St. John the Baptist could have been angry and jealous at the apparent competition from the Lord Jesus, had his intentions and desires in serving the Lord be one that was selfish and wrong. Instead, he humbled himself and fulfilled what the Lord had commanded him to do, preparing the path and making the way of the Lord straight. He trusted in God and His will, and devoted himself to serve the intentions of God, that is the salvation of mankind.

What is important was not personal ambitions or desires, but instead, the spiritual well-being and the salvation of all those who have fallen into the pit of sin. St. John the Baptist knew this very well, as he called those multitudes of people to repentance, constantly reminding them of the imminent coming of the kingdom of God. To him, what matters was not that of popularity or worldly glory and praise, but rather, that God’s people turn their hearts once again towards Him that they may be saved.

And then, just as St. John the Baptist had done, the Lord Jesus also devoted Himself to the mission entrusted to Him by His heavenly Father, that is the salvation of all of God’s people. He did not do all the things for personal glory, or fame, or ambition, but instead for the greater glory of His Father, and for the good of all those to whom He has been sent, all those whom His Father has bestowed on Him to shepherd.

Brothers and sisters in Christ, thus this is what each and every one of us as Christians are expected to do, in following the good examples set by Our Lord and Saviour Himself, and by His servant, the faithful St. John the Baptist. We ought to be humble, be selfless and be obedient in all of our daily dealings and actions, not aiming to satisfy our own ego, ambition and selfish desires, but instead, putting our faith, trust and focus on God and God alone.

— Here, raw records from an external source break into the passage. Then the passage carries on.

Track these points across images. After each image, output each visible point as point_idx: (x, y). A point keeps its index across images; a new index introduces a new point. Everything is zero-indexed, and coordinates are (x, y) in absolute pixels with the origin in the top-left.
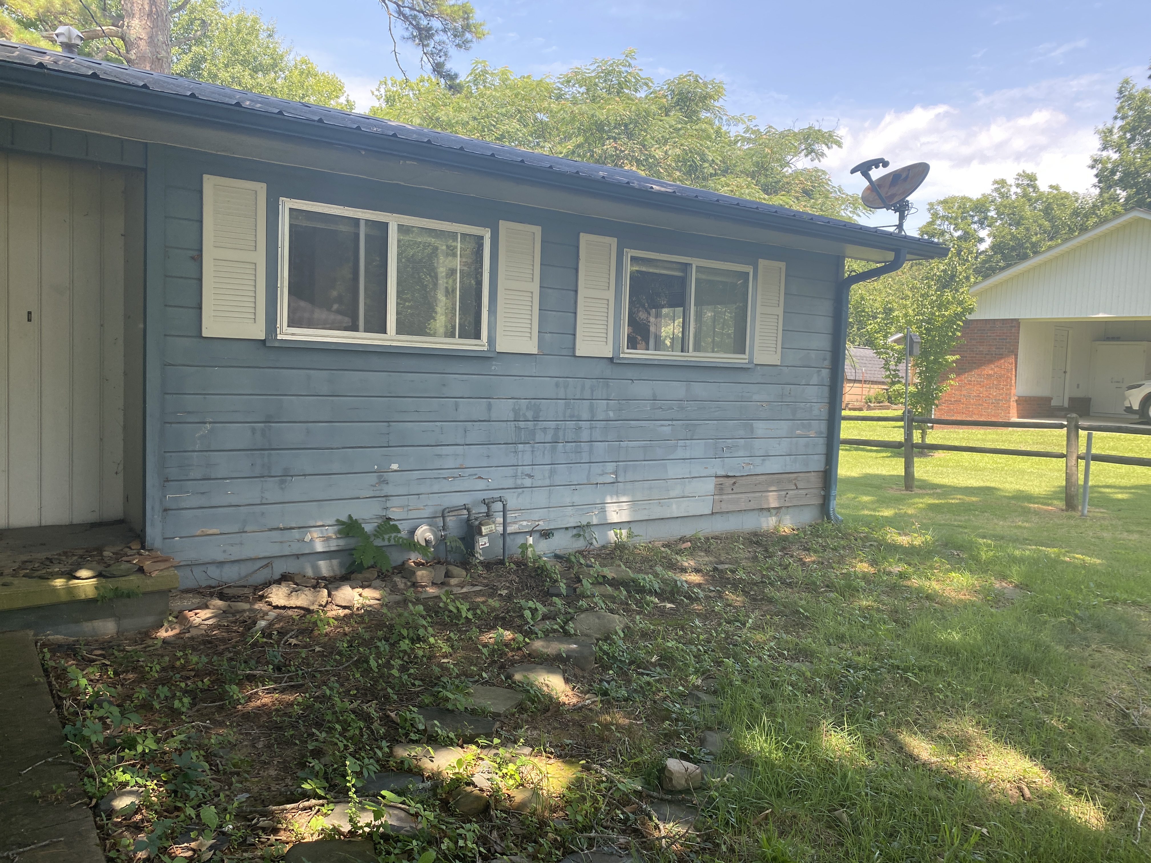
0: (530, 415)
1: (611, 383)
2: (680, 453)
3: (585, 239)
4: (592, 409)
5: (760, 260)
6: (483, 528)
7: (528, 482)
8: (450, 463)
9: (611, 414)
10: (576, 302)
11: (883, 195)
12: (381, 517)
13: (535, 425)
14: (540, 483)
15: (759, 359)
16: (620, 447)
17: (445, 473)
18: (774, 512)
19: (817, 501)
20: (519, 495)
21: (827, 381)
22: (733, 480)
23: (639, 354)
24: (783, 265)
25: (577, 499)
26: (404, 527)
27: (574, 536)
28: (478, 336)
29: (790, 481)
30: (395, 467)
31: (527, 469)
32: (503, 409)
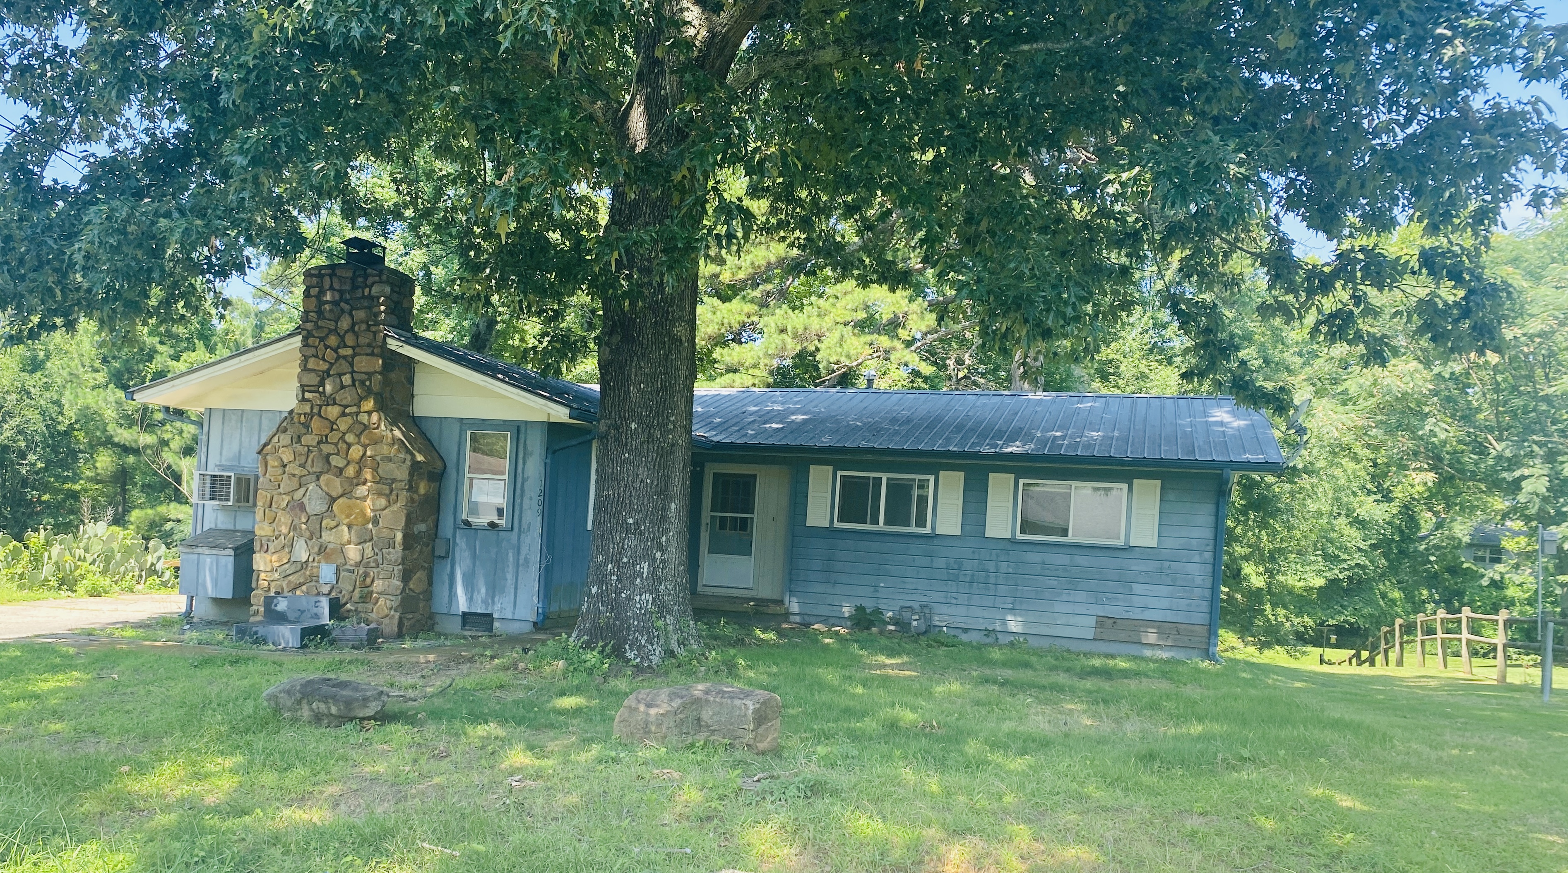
0: (956, 567)
1: (1011, 552)
2: (1064, 597)
3: (992, 476)
4: (997, 565)
5: (1135, 480)
7: (954, 601)
8: (909, 586)
9: (1011, 570)
10: (986, 509)
13: (959, 572)
14: (961, 603)
15: (1136, 542)
16: (1016, 589)
17: (907, 591)
18: (1157, 647)
19: (1202, 646)
22: (1113, 620)
23: (1030, 537)
24: (1158, 481)
25: (986, 614)
27: (984, 634)
28: (925, 526)
29: (1171, 628)
30: (883, 584)
31: (954, 595)
32: (940, 562)
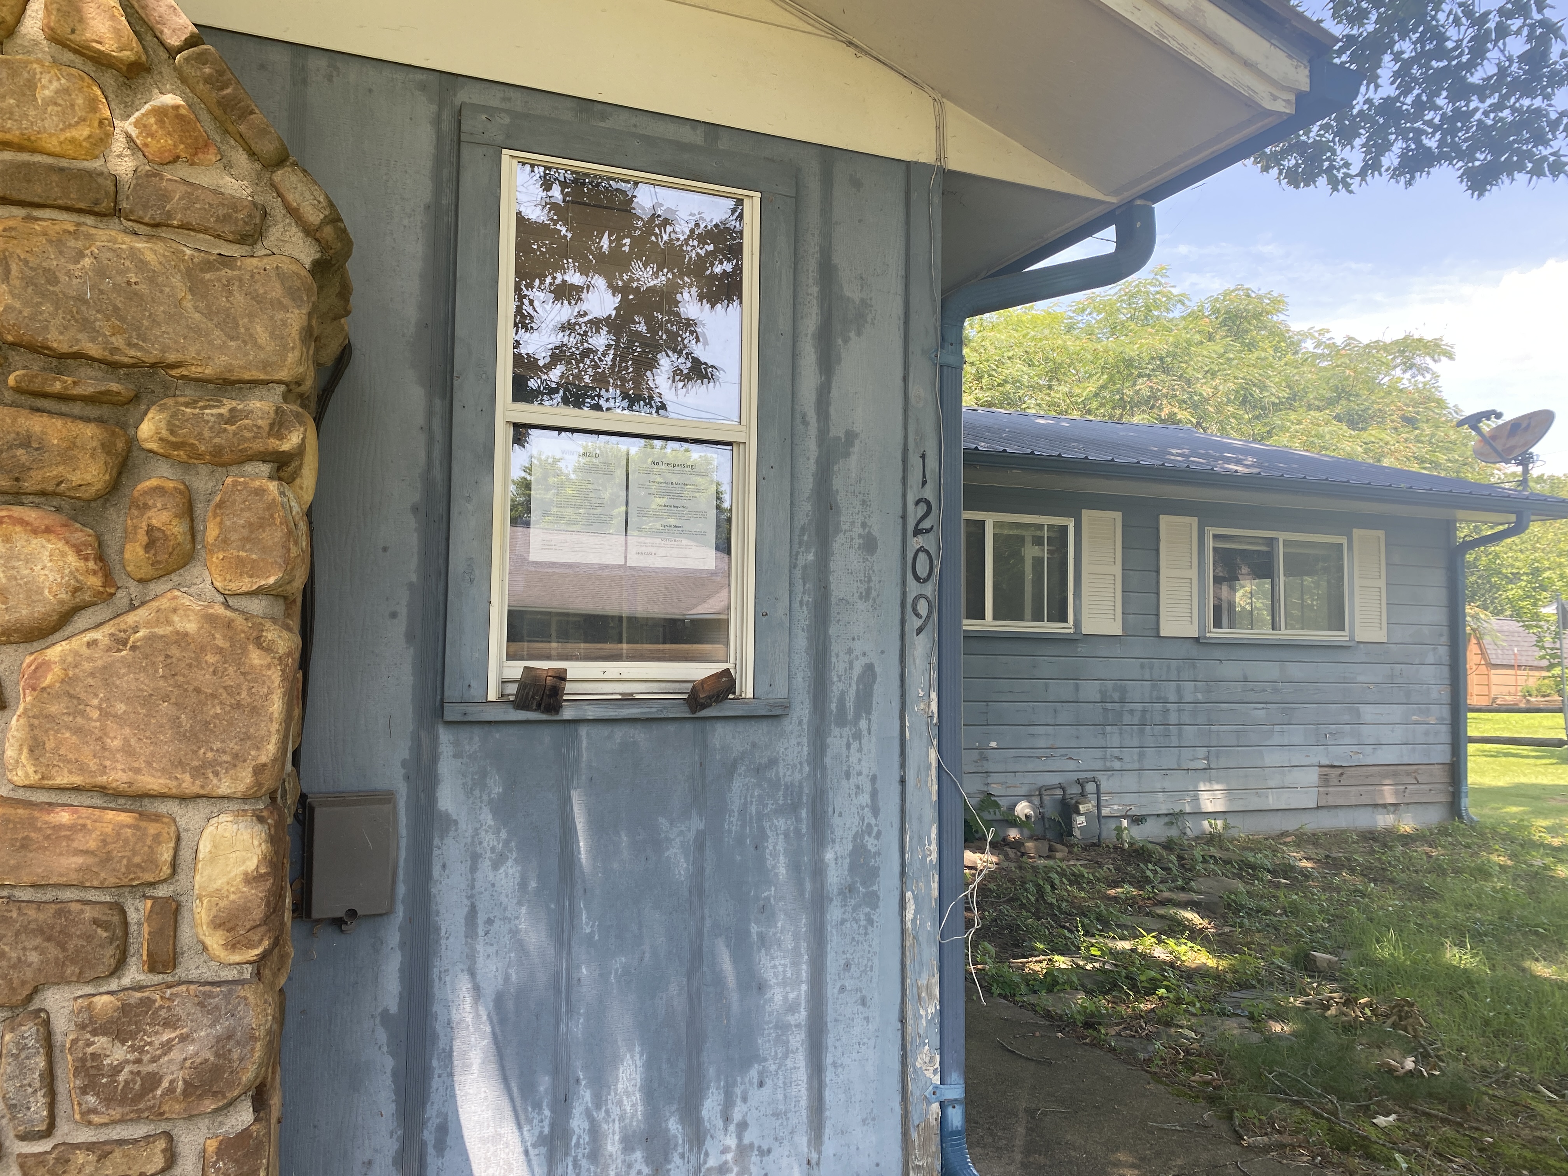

Each and every one of us as Christians have this important obligation, to be faithful to God, and then to propagate this faith in our own communities. We are called to be role models for our fellow brethren, by our own faithful actions in life, imitating rightly what the saints had done, and walking in the footsteps of the Lord Himself. After all, brothers and sisters in Christ, we must remember that God gave everything for us, even to the point of suffering unimaginable pain and suffering, and dying for us on the cross.

Let us therefore discover a new purpose in our life, that is to love and serve God, by everything we say and do, and by our every actions in life. May the Lord be with us always, and may He continue to show us His loving and compassionate mercy, each and every days of our life. May He bring us ever closer to Him, so that we may grow deeper in our faith, and remove from ourselves, all sorts of ego, ambition, pride and hubris. May God bless us all, now and always. Amen.

Saturday, 12 January 2019 : Saturday after the Epiphany (Gospel Reading)

Liturgical Colour : White

John 3 : 22-30

At that time, Jesus went into the territory of Judea with His disciples. He stayed there with them and baptised. John was also baptising in Aenon, near Salim, where water was plentiful; people came to him and were baptised. This happened before John was put in prison.

Now John’s disciples had been questioned by a Jew about spiritual cleansing, so they came to John and said, “Rabbi, the One Who was with you across the Jordan, and about Whom you spoke favourably, is now baptising, and all are going to Him.”

John answered, “No one can receive anything, except what has been given to him from heaven. You yourselves are my witnesses that I said, ‘I am not the Christ, but I have been sent before Him.’ Only the bridegroom has the bride; but the friend of the bridegroom stands by and listens, and rejoices to hear the bridegroom’s voice. My joy is now full. It is necessary that He increase, but that I decrease.”